Supplied entries:
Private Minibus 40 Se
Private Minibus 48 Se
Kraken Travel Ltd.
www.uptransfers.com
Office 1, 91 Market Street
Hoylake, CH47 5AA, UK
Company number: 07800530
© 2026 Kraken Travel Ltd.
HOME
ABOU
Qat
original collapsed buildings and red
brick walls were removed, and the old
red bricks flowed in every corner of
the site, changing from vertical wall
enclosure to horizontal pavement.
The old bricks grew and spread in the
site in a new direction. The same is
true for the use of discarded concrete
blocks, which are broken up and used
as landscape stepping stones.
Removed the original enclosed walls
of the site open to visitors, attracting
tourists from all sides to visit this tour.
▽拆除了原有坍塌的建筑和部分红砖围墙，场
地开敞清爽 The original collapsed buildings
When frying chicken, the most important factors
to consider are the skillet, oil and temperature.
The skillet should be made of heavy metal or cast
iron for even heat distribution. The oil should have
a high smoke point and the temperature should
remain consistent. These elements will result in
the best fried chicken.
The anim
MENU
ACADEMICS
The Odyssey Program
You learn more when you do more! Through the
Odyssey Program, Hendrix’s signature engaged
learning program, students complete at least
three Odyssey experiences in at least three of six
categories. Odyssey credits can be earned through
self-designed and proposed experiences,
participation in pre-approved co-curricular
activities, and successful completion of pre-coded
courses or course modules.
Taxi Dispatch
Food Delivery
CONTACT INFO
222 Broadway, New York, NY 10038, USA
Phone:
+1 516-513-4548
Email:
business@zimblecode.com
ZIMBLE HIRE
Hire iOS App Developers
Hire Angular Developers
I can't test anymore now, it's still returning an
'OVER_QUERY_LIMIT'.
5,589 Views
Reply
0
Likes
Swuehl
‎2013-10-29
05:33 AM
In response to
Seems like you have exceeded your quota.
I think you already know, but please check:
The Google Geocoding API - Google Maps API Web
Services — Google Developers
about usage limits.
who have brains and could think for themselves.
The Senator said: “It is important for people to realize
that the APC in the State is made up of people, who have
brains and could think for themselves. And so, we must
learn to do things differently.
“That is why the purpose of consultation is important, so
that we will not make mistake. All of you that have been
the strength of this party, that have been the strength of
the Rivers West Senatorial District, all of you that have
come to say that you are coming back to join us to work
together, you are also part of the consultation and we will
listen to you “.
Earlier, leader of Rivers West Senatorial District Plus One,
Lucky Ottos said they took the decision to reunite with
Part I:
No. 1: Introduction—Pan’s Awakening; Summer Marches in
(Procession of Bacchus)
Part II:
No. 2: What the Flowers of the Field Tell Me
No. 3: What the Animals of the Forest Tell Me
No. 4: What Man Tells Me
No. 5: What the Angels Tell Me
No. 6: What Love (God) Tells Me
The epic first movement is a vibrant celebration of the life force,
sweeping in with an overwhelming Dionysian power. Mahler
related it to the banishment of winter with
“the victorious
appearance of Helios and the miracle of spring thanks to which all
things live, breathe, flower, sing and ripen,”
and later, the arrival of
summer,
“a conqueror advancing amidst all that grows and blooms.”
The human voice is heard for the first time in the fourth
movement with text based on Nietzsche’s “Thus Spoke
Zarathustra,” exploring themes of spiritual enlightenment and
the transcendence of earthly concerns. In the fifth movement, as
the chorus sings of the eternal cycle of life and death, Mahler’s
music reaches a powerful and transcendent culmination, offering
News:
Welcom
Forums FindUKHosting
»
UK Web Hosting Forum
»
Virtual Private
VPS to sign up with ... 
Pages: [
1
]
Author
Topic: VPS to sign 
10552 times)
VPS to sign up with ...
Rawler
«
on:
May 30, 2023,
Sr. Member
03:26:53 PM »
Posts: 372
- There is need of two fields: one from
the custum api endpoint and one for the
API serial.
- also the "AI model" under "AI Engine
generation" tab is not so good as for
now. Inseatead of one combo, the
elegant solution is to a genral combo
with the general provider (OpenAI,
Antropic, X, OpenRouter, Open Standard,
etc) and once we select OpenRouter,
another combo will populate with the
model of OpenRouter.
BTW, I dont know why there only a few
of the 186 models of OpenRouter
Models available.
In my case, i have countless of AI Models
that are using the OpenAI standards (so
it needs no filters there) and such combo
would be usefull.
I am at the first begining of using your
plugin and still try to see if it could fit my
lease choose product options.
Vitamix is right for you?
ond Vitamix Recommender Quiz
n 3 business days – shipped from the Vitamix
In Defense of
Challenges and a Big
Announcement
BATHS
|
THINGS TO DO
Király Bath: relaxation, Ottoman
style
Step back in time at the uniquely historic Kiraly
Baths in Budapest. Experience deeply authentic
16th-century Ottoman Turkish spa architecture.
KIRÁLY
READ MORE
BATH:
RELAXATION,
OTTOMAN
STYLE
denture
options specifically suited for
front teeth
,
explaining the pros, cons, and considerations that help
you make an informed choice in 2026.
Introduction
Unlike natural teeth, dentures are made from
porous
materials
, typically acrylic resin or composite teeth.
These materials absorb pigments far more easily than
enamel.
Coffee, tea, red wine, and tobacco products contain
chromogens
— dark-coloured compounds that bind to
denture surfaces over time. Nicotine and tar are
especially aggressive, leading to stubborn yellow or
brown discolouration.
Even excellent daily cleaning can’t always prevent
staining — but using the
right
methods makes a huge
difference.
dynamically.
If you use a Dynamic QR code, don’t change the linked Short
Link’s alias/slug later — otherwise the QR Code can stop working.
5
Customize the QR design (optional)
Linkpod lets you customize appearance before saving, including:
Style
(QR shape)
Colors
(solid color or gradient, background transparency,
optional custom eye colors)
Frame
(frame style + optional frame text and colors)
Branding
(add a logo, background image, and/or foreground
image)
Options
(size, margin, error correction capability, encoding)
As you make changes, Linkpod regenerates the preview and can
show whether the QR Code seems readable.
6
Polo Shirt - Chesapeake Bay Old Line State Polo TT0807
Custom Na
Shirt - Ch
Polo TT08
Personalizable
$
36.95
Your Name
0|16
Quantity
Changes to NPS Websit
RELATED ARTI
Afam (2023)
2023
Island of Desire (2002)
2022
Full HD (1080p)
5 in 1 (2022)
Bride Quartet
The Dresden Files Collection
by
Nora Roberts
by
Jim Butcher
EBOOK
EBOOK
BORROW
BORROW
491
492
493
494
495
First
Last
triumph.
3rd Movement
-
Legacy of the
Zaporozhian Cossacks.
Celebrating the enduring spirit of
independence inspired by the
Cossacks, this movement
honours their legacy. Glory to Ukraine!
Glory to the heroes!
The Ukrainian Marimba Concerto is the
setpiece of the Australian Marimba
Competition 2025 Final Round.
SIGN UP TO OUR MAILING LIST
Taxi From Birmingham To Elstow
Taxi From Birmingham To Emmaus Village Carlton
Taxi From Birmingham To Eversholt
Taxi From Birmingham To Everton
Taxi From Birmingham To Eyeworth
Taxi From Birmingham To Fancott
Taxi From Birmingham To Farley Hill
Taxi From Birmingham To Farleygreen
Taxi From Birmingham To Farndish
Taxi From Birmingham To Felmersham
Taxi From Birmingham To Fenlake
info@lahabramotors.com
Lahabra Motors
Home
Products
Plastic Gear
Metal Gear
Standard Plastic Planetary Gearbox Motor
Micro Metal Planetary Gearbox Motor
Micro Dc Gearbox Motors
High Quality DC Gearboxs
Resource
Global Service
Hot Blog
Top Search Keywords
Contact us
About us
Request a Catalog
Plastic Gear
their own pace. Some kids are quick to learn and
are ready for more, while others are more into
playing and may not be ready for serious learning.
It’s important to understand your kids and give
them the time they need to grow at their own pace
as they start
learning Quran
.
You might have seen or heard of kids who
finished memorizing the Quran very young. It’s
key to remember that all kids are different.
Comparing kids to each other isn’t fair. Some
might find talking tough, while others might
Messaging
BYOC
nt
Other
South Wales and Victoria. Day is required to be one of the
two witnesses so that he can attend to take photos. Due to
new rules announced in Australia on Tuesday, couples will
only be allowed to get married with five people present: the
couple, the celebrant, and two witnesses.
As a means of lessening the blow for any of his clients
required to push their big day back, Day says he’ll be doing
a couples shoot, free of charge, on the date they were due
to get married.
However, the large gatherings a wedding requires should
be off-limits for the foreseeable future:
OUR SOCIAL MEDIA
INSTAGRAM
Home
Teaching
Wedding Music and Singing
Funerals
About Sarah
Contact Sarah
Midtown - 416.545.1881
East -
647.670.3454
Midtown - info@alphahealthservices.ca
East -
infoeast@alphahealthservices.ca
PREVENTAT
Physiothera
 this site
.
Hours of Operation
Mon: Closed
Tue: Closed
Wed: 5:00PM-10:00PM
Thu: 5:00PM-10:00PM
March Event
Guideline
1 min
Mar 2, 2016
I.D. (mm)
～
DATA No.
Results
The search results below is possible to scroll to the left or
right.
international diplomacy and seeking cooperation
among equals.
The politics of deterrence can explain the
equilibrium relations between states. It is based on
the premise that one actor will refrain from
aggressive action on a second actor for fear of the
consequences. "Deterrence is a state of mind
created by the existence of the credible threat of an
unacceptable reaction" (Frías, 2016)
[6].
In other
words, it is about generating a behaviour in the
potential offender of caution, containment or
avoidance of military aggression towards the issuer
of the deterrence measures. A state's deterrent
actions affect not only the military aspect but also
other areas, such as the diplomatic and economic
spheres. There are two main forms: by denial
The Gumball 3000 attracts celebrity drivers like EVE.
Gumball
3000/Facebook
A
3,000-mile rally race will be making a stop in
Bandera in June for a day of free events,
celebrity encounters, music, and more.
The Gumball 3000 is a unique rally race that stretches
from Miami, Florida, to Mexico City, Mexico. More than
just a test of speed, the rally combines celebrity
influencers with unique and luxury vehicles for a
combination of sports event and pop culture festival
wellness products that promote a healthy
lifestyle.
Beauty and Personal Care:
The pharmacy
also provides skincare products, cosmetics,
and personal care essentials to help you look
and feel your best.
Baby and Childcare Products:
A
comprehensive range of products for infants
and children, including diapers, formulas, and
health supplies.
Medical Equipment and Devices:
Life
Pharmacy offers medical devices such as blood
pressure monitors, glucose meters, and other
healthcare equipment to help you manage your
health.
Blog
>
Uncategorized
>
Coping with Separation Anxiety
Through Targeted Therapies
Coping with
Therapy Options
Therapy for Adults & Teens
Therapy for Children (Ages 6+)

What is needed:
Reproduce the entries word for word, from their very beginning through the line containing "who have brains", with that line included.

Response to the task:
Private Minibus 40 Se
Private Minibus 48 Se
Kraken Travel Ltd.
www.uptransfers.com
Office 1, 91 Market Street
Hoylake, CH47 5AA, UK
Company number: 07800530
© 2026 Kraken Travel Ltd.
HOME
ABOU
Qat
original collapsed buildings and red
brick walls were removed, and the old
red bricks flowed in every corner of
the site, changing from vertical wall
enclosure to horizontal pavement.
The old bricks grew and spread in the
site in a new direction. The same is
true for the use of discarded concrete
blocks, which are broken up and used
as landscape stepping stones.
Removed the original enclosed walls
of the site open to visitors, attracting
tourists from all sides to visit this tour.
▽拆除了原有坍塌的建筑和部分红砖围墙，场
地开敞清爽 The original collapsed buildings
When frying chicken, the most important factors
to consider are the skillet, oil and temperature.
The skillet should be made of heavy metal or cast
iron for even heat distribution. The oil should have
a high smoke point and the temperature should
remain consistent. These elements will result in
the best fried chicken.
The anim
MENU
ACADEMICS
The Odyssey Program
You learn more when you do more! Through the
Odyssey Program, Hendrix’s signature engaged
learning program, students complete at least
three Odyssey experiences in at least three of six
categories. Odyssey credits can be earned through
self-designed and proposed experiences,
participation in pre-approved co-curricular
activities, and successful completion of pre-coded
courses or course modules.
Taxi Dispatch
Food Delivery
CONTACT INFO
222 Broadway, New York, NY 10038, USA
Phone:
+1 516-513-4548
Email:
business@zimblecode.com
ZIMBLE HIRE
Hire iOS App Developers
Hire Angular Developers
I can't test anymore now, it's still returning an
'OVER_QUERY_LIMIT'.
5,589 Views
Reply
0
Likes
Swuehl
‎2013-10-29
05:33 AM
In response to
Seems like you have exceeded your quota.
I think you already know, but please check:
The Google Geocoding API - Google Maps API Web
Services — Google Developers
about usage limits.
who have brains and could think for themselves.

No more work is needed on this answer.